En attendant, jusqu'à 20 000 tonnes de nourriture donnés par l'ONU restent non distribuées sur l'île en raison du manque de carburant, et les coupures de courant allant jusqu'à 22 heures par jour affectent la préparation des repas dans 80,4% des foyers.
L'engagement du régime en faveur du tourisme, cependant, est en train de s'effondrer.
L'occupation hôtelière a chuté à 21,5% en 2026, et Meliá Hotels International a annoncé le 3 juin l'abandon de 15 hôtels à Cuba en raison des sanctions de l'administration Trump contre GAESA, résultant de l'Ordre Exécutif 14404 signé le 1er mai 2026.
Malgré cet effondrement, la crise alimentaire oblige le régime à changer sa stratégie seulement de manière réactive et tardive : le gouvernement lui-même a admis en juin 2026 ne pas avoir pu distribuer d'huile, de poulet ni de yaourt dans le panier normé.
Ce n'est pas la première fois que des images de buffets d'hôtels suscitent l'indignation.

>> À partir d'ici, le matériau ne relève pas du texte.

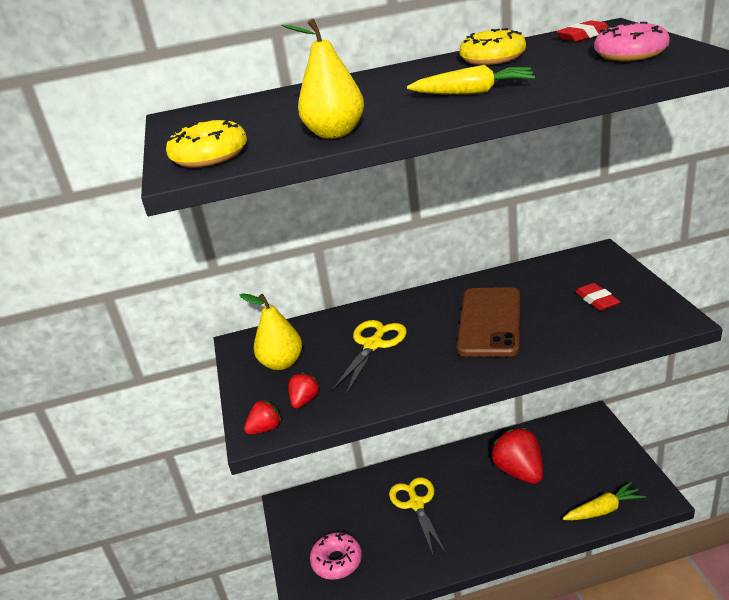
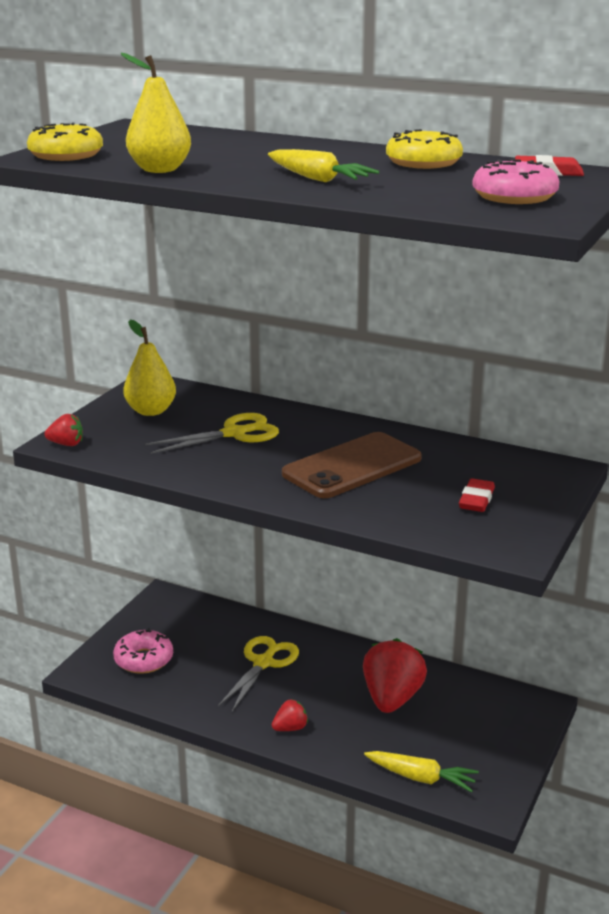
camera: 35 degrees right, 5 degrees down
(304, 401) = (120, 442): red strawberry -> red strawberry (290, 728)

En 2025, une vidéo sur TikTok de l'utilisateur @kary_y_jony a montré la table de l'hôtel Meliá Paradisus Los Cayos également débordante, déclenchant des réactions similaires sur l'abîme entre l'abondance pour les touristes et la pénurie que subit le peuple cubain.
La mortalité infantile à Cuba a doublé pour atteindre 9,9 pour chaque 1 000 naissances en 2026, un chiffre qui résume le coût humain de décennies de priorités mal orientées par la dictature.